[[ DATA SHOWN open ]]

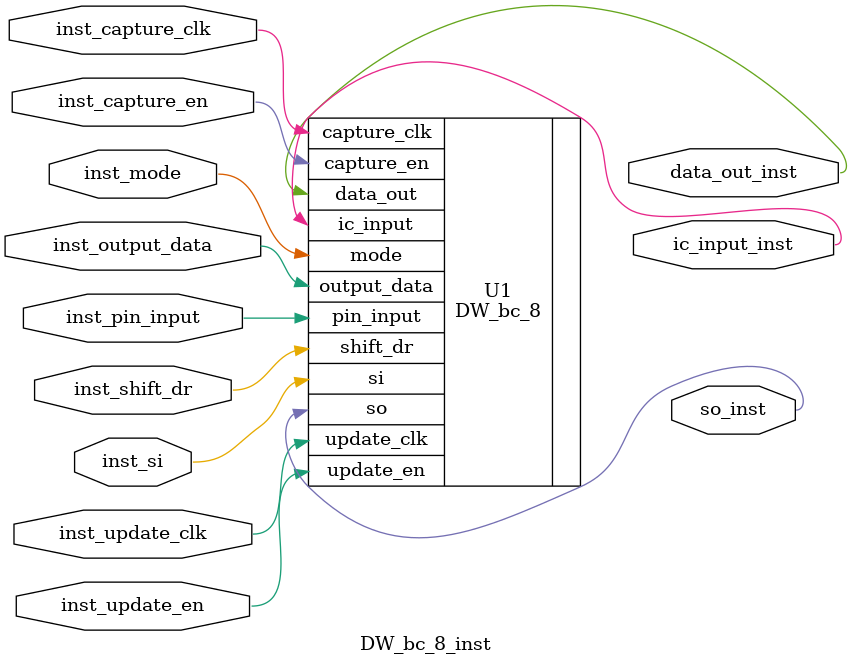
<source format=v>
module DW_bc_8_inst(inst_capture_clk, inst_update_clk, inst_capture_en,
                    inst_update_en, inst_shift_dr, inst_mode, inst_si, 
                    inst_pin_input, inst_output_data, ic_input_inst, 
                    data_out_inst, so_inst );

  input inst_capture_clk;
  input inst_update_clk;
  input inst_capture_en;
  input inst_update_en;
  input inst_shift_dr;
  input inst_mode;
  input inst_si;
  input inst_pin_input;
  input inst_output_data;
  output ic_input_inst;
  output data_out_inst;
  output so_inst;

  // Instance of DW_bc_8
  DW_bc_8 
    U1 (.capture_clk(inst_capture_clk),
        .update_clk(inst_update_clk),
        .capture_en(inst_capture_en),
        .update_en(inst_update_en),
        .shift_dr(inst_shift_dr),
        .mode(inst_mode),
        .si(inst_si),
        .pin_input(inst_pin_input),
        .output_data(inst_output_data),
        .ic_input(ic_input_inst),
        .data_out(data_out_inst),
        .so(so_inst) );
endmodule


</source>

[[ DATA SHOWN closed ]]

- DIRECTIONS
Starting at the line that contains "output ic_input_inst;", write out every line through the end of the entries, exactly and with nothing added.

- EXERCISE ANSWER
  output ic_input_inst;
  output data_out_inst;
  output so_inst;

  // Instance of DW_bc_8
  DW_bc_8 
    U1 (.capture_clk(inst_capture_clk),
        .update_clk(inst_update_clk),
        .capture_en(inst_capture_en),
        .update_en(inst_update_en),
        .shift_dr(inst_shift_dr),
        .mode(inst_mode),
        .si(inst_si),
        .pin_input(inst_pin_input),
        .output_data(inst_output_data),
        .ic_input(ic_input_inst),
        .data_out(data_out_inst),
        .so(so_inst) );
endmodule


</source>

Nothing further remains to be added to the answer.